Aujourd’hui j’entame mon cinquième mois à l’Université Paris Dauphine. Cette université a reçu, avec le statut de « grand établissement », un privilège considérable qu’elle partage avec la seule Université de Technologie de Compiègne : elle a le droit de choisir ses étudiants, comme les grandes écoles ou les IUT, bref comme les autres institutions d’enseignement supérieur qui fonctionnent à peu près dans ce pays. Ce qui lui donne des étudiants qui savent lire, écrire et compter et même quelques autres choses : ce n’est pas rien.
Tout n’y est pas pour autant facile et parfait : la moindre décision de quelque conséquence doit attendre (longuement) le nil obstat de la bureaucratie ministérielle, la chape de plomb des marchés publics entrave chaque projet.
Le premier problème auquel j’ai dû m’attaquer, et je crains de ne pas en être débarrassé de sitôt, était d’obtenir que le personnel de mon équipe dispose d’installations sanitaires qui ne soient pas un attentat à la dignité humaine. Ce serait bien, aussi, qu’il puisse accéder à une nourriture comestible à des prix raisonnables, mais là il ne faut pas rêver.
C’est dans le cours des réflexions inspirées par ces problématiques de haut niveau que je suis tombé sur un article de Michel Volle (je n’ai pas retrouvé son emplacement) qui racontait l’évolution du système français de télécommunications. Jusqu’à la fin des années 1960 la Direction générale des postes et télécommunications (PTT), ancêtre de France Telecom, était sous la tutelle de la direction du Budget, soumise aux Code des marchés publics et au règlement de la Comptabilité publique ; le résultat de tous ces beaux réglements était une vision purement comptable, qui voyait le fonctionnement du téléphone comme une simple charge sans en percevoir l’effet de levier, et était donc hermétique à toute idée d’investissement ; résultat, il fallait quatre ans pour avoir le téléphone en payant deux ans d’abonnement d’avance, il n’y avait que quatre millions de lignes, la France avait quarante ans de retard et était, de ce fait, menacée de devenir un pays sous-développé. Un article d’Élie Cohen retrace les grandes étapes de cette histoire. De 1969 à 1974, l’État a lancé un plan de rattrapage, qui permettra à la France de passer du sous-développement de 1969 à une position de premier plan dès 1980. Un des facteurs de la réussite fut de faire sauter le verrou de la direction du budget en autorisant l’endettement nécessaire à l’investissement.

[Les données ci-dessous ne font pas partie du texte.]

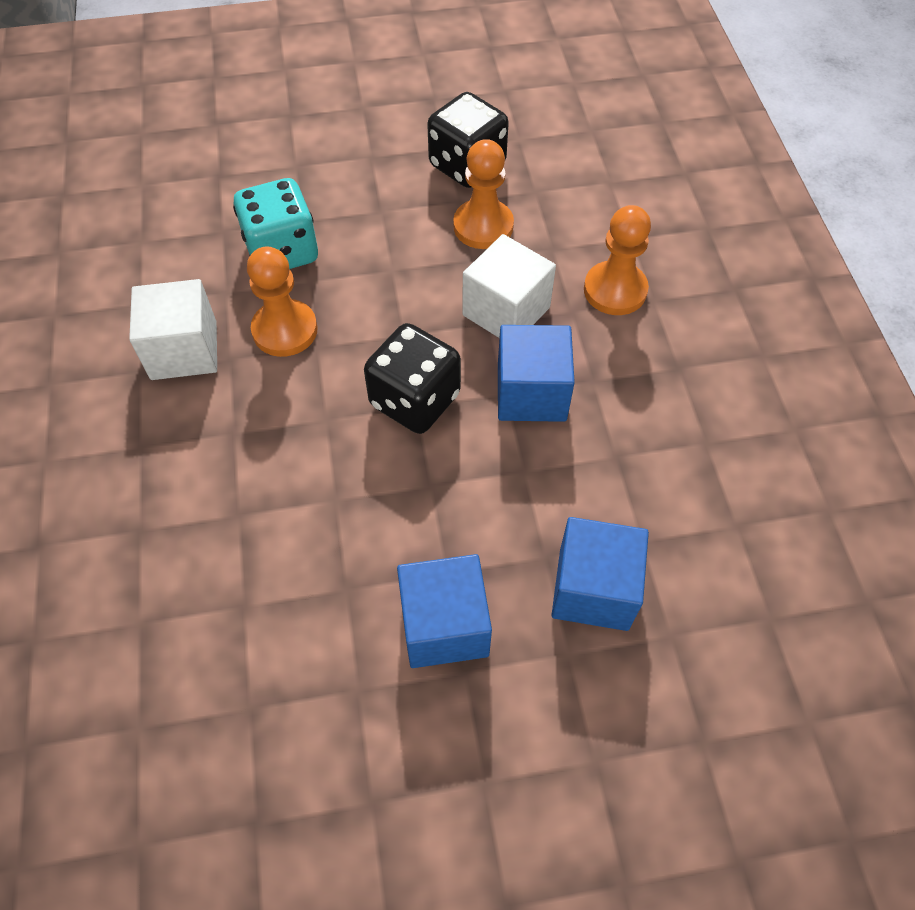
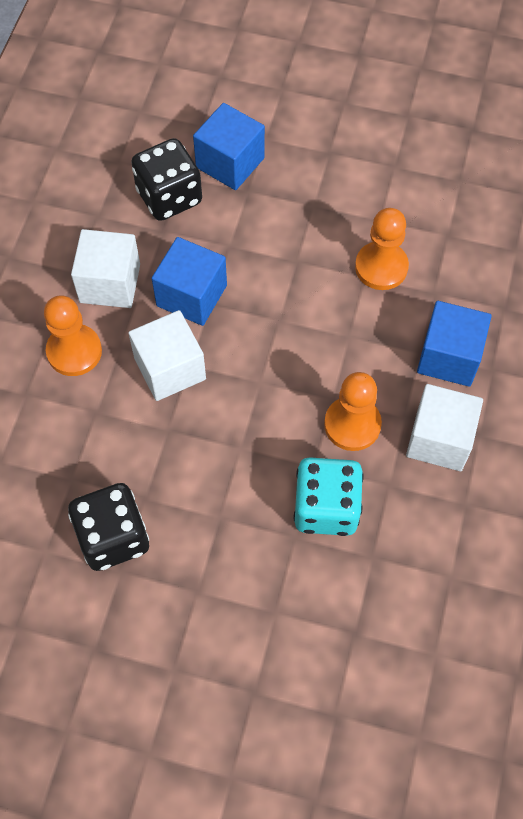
camera: 155 degrees left, 5 degrees up
black dice [364,323,461,434] -> black dice moved to [131,138,202,221]
blue cube [397,554,492,668] -> blue cube moved to [417,301,492,387]
orange pawn [453,139,514,249] -> orange pawn moved to [355,208,409,290]
none -> white cube [71,229,140,308]

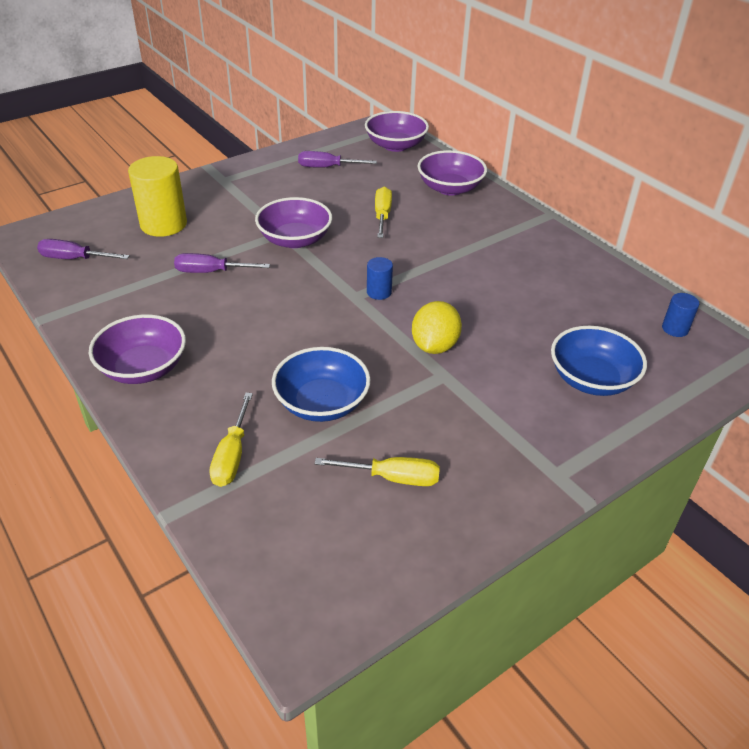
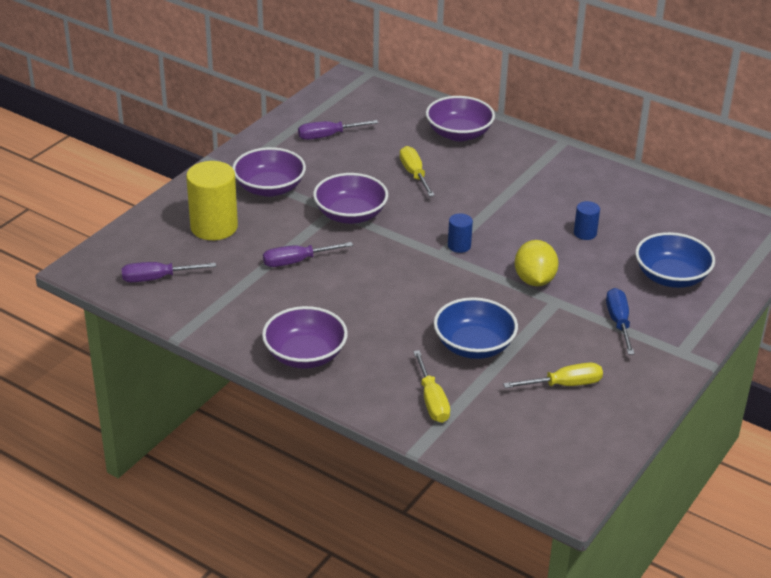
camera: 20 degrees left, 5 degrees down
purple bowl [365,111,429,152] -> purple bowl moved to [232,147,306,197]
blue cylinder [662,293,699,337] -> blue cylinder moved to [574,201,600,240]
none -> blue screwdriver [606,288,635,355]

En lisant cela j’ai eu une révélation : l’Université française est aujourd’hui dans la situation du téléphone de 1969 : sous-développement et impuissance. Il n’y a qu’à voir l’état des chiottes (excusez-moi, mais on ne peut dire autrement) pour savoir tout de suite que les discours sur le programme de Lisbonne et la société de la connaissance ne sont que bavardage pour amuser les gogos.
Comment sortir de là ? Les solutions sont connues, mais demanderaient un certain courage, donc elles ne seront pas adoptées. Faire du baccalauréat un diplôme de fin d’études secondaires. Autoriser les universités à recruter les étudiants comme elles l’entendent, c’est-à-dire à les sélectionner. Supprimer les diplômes nationaux et encourager la diversité des cursus et des diplômes, ce qui élargirait l’accès à l’enseignement supérieur sans brader les formations. Soustraire l’université et la recherche au Code des marchés publics et à la comptabilité publique, ce qui dégagerait une augmentation instantanée et gratuite de 30% de leurs ressources. Bref, favoriser une véritable autonomie des universités, ce que ne fait pas la loi récente. Il faudrait en outre réintégrer dans l’université les établissements publics de recherche (c’est peut-être en train de se faire) ainsi que, sacrilège suprême, les grandes écoles.
Un ami me confie néanmoins un commentaire optimiste : si la loi n’instaure pas vraiment l’autonomie, elle accroît les pouvoirs des présidents d’université, ce qui va attirer vers cette fonction de fortes personnalités (c’est le cas à Dauphine), par opposition aux tenants du consensus syndicalo-bureaucratique qui avaient plutôt tendance à dominer jusqu’ici.